Practicing Success

Target Exam

CUET

Subject

Accountancy

Chapter

Accounting Ratios

Question:

Match List – I with List – II.

List – I

List – II

 (A) Activity Ratios 

 (I) Ratios which help in the analysis of profit in relation to revenue from operations 

 (B) Profitability Ratios 

 (II) Ratios which determine the ability of a business to meet its short term commitments 

 (C) Solvency Ratios 

 (III) Ratios that are calculated for measuring the efficiency of operations of business based on effective utilisation of resources 

 (D) Liquidity Ratios 

 (IV) Ratios that determine the ability to meet its contractual obligations towards stakeholders 

Choose the correct answer from the options given below :

Options:

(A)-(I), (B)-(II), (C)-(III), (D)-(IV)

(A)-(II), (B)-(IV), (C)-(I), (D)-(III)

(A)-(IV), (B)-(III), (C)-(II), (D)-(I)

(A)-(III), (B)-(I), (C)-(IV), (D)-(II)

Correct Answer:

(A)-(III), (B)-(I), (C)-(IV), (D)-(II)

Explanation:

The correct answer is Option (4) - (A)-(III), (B)-(I), (C)-(IV), (D)-(II).

* Activity Ratios- Ratios that are calculated for measuring the efficiency of operations of business based on effective utilisation of resources.
Activity ratios provide insights into a company's operational efficiency and its ability to generate sales or turnover. Key turnover ratios encompass Inventory Turnover, Trade Receivables Turnover, Trade Payables Turnover, Working Capital Turnover, Fixed Assets Turnover, and Current Assets Turnover.

* Profitability Ratios- Ratios which help in the analysis of profit in relation to revenue from operations.
Profitability ratios delve into a company's capacity to generate earnings based on the utilization of its resources.

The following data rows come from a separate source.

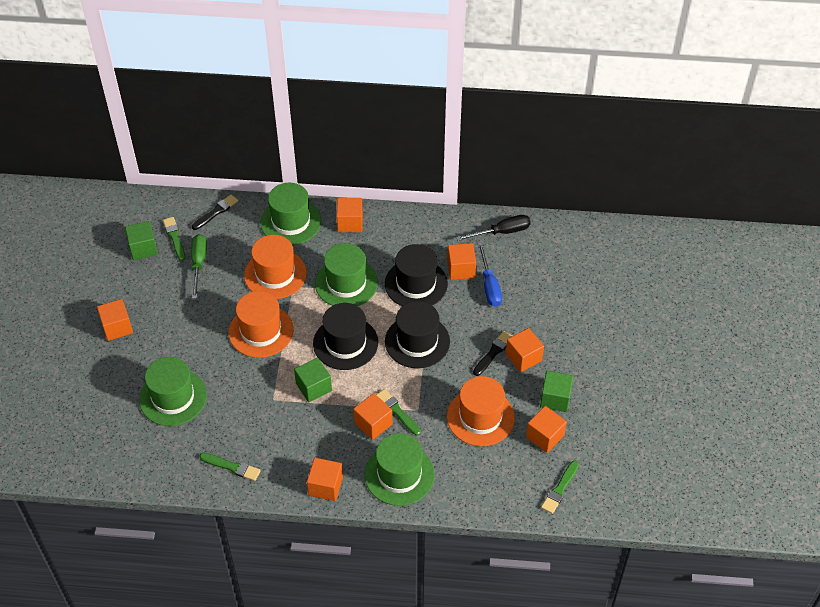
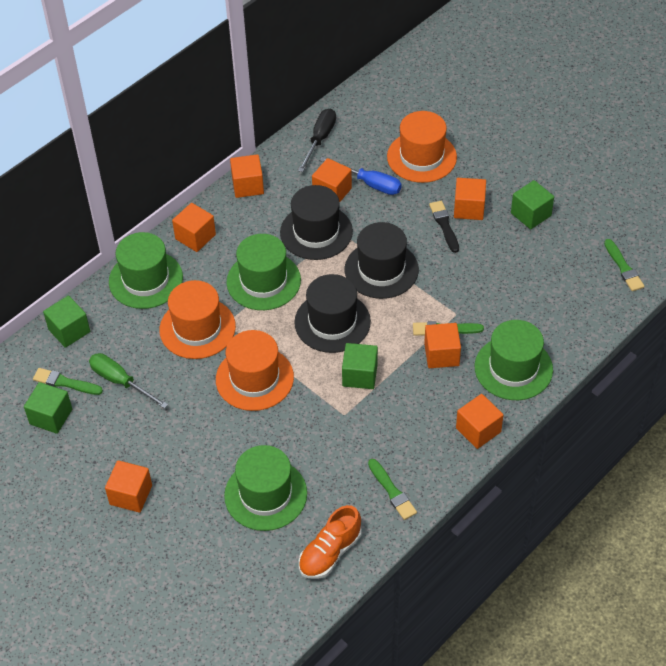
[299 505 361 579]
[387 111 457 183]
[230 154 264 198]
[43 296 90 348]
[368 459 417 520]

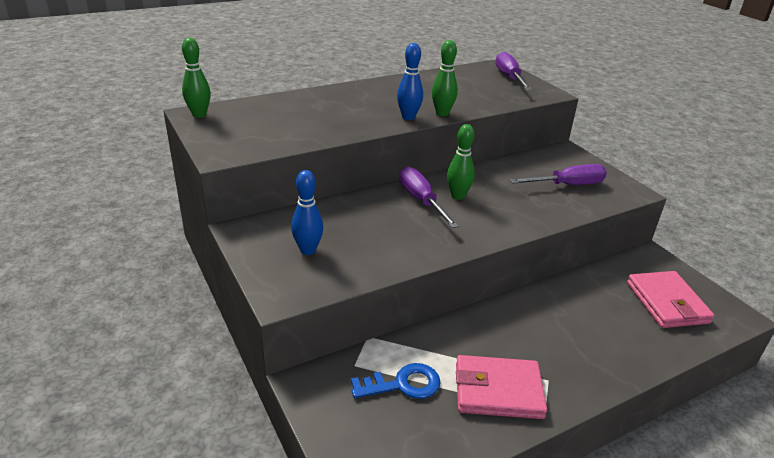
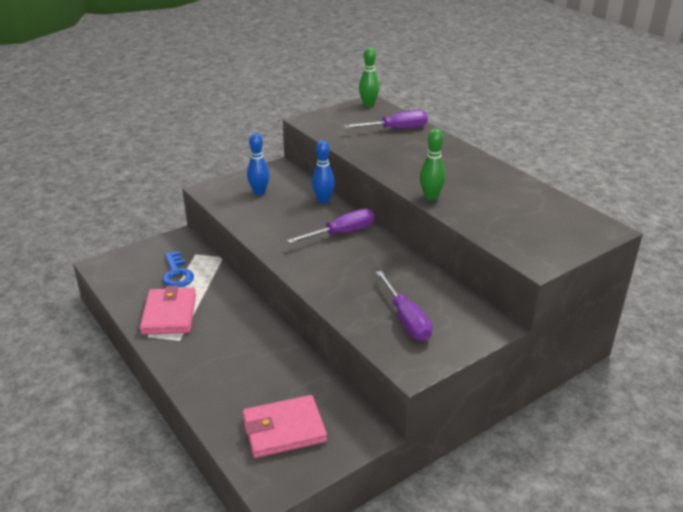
[447 124 475 200] (first image)
[312 140 335 203]
[344 110 428 129]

Prominent profitability ratios include the Gross Profit ratio, Operating ratio, Net Profit Ratio, Return on Investment (ROI) or Capital Employed, Earnings per Share (EPS), Book Value per Share, Dividend per Share, and Price/Earnings (P/E) ratio.

* Solvency Ratios- Ratios that determine the ability to meet its contractual obligations towards stakeholders.
Solvency ratios focus on assessing a business's capability to fulfill its long-term debt obligations rather than short-term ones. Solvency ratios are calculated to determine the ability of the business to service its debt in the long run. Examples of solvency ratios include the debt equity ratio, total assets to debt ratio, proprietary ratio, and interest coverage ratio.

* Liquidity Ratios - Ratios which determine the ability of a business to meet its short term commitments.
Liquidity ratios gauge a company's ability to meet its short-term financial obligations promptly. Liquidity ratios are calculated to measure the short-term solvency of the business, i.e. the firm’s ability to meet its current obligations. These are analysed by looking at the amounts of current assets and current liabilities in the balance sheet. Two common liquidity ratios are the current ratio and the acid-test ratio or quick ratio.